One thing I did not do this past semester, but seriously thought about, was restricting laptop use in some way. I have a hard time pulling the trigger on this, in part because all of my strongest instincts are antipaternalist. But I can’t help feeling laptops are doing something pernicious in the law school classroom. Lisa Hatlen had a good post on the topic earlier this fall, which also generated several thoughtful comments. My basic concern is that the laptop has turned many law students into stenographers, with the quality of their learning and of classroom discussion suffering as a result. I find it a bit dismaying when students send me e-mails at the end of the semester quoting something verbatim that I said in class at the start of the semester and asking what I meant by it — this suggests that too much mental energy is going into transcription and not enough into comprehension and critical engagement with the material.

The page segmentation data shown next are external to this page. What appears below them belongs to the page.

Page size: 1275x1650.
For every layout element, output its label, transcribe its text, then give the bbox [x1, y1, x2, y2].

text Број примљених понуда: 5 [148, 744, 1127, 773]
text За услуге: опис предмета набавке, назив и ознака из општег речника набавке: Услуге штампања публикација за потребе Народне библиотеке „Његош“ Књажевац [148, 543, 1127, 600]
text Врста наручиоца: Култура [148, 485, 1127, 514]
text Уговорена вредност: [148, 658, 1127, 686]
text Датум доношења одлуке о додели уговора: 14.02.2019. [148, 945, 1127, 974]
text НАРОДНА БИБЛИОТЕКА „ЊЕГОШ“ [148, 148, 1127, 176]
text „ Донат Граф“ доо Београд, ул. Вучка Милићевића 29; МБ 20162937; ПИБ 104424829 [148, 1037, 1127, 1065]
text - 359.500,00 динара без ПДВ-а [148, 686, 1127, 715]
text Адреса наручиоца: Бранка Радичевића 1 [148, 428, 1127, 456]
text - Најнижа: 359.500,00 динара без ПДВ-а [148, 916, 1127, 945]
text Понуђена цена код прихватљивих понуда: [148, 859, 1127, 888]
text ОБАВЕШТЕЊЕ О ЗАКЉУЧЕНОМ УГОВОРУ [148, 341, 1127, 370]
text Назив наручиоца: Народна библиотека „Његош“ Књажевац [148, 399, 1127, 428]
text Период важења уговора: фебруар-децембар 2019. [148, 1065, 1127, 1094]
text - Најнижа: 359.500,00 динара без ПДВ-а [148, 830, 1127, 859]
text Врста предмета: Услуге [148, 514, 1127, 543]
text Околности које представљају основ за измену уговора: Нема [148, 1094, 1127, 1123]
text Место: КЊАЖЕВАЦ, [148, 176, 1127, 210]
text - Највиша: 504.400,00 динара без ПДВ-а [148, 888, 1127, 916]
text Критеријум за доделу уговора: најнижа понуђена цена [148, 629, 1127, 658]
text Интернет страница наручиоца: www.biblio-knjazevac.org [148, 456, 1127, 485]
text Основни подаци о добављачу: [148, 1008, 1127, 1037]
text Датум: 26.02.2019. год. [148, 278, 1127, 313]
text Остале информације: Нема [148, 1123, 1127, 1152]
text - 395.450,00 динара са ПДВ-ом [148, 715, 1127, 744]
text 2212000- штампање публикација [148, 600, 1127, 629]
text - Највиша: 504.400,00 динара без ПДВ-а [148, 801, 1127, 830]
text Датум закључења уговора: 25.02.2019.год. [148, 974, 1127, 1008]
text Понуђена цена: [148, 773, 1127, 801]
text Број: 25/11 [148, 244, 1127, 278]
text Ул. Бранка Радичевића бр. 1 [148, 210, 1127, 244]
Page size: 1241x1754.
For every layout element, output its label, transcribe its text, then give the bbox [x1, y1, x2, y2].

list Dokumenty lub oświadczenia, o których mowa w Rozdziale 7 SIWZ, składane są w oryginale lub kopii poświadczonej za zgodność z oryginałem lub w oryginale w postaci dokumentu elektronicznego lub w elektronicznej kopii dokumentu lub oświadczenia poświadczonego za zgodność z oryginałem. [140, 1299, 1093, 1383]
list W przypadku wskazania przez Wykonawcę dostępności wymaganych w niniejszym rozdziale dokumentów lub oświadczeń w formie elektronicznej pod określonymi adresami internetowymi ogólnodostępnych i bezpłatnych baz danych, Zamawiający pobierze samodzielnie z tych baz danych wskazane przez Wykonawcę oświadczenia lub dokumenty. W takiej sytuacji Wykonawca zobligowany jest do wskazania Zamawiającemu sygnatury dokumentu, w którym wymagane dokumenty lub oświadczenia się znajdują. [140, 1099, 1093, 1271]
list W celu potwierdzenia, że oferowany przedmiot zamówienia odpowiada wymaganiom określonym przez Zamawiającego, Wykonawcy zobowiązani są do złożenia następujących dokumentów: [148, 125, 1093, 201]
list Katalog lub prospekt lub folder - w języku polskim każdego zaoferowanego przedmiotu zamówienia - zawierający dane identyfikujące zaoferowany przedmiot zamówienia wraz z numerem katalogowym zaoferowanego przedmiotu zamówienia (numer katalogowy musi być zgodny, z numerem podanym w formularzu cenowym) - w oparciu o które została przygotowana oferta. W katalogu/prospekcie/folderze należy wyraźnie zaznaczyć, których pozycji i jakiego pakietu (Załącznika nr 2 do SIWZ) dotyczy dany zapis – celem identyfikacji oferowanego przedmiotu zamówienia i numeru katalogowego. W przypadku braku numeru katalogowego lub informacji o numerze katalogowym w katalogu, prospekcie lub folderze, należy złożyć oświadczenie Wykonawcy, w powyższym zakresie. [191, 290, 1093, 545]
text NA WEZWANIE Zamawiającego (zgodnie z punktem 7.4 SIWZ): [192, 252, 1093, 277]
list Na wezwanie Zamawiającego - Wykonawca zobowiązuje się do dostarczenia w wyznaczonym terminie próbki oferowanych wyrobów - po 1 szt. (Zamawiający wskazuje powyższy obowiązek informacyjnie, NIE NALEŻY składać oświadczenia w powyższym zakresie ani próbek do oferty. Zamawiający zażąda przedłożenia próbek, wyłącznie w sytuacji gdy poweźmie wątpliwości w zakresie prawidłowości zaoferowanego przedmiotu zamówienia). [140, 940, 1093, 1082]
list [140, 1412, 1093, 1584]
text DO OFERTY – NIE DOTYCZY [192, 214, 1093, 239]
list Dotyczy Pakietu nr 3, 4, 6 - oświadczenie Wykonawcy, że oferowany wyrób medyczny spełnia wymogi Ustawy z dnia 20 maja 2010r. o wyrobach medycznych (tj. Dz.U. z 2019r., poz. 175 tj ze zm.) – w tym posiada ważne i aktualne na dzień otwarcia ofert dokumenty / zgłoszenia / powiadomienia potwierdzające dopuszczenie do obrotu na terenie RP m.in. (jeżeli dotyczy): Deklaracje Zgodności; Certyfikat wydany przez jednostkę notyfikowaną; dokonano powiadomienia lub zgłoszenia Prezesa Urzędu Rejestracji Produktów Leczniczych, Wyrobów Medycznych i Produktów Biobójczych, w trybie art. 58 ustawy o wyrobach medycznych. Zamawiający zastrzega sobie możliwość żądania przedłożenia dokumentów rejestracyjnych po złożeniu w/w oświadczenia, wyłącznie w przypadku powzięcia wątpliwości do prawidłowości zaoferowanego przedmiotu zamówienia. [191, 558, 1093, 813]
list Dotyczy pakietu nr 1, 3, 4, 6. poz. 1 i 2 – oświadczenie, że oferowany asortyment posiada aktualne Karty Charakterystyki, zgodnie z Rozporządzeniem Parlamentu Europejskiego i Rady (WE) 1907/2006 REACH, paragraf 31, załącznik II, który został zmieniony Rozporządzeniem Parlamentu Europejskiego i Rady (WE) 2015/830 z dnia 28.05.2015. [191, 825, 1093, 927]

As a potential experiment, I have thought about sharing with students a detailed outline of the material I cover in class (so students don’t feel they need to transcribe) and banning laptops. On the other hand, I respect the fact that most upper-level students are used to having laptops, and that it would no doubt be perceived as unfair to ask them to abandon their well-established classroom practices so that I could conduct my little pedagogical experiment. For that reason, I would not try this except in a first-year class. I would also be reluctant to do it except as part of a cooperative venture with other first-year professors.

So, my only innovation this past semester was rather modest: I decided that I would test my first-year Criminal Law students on certain common-law rules.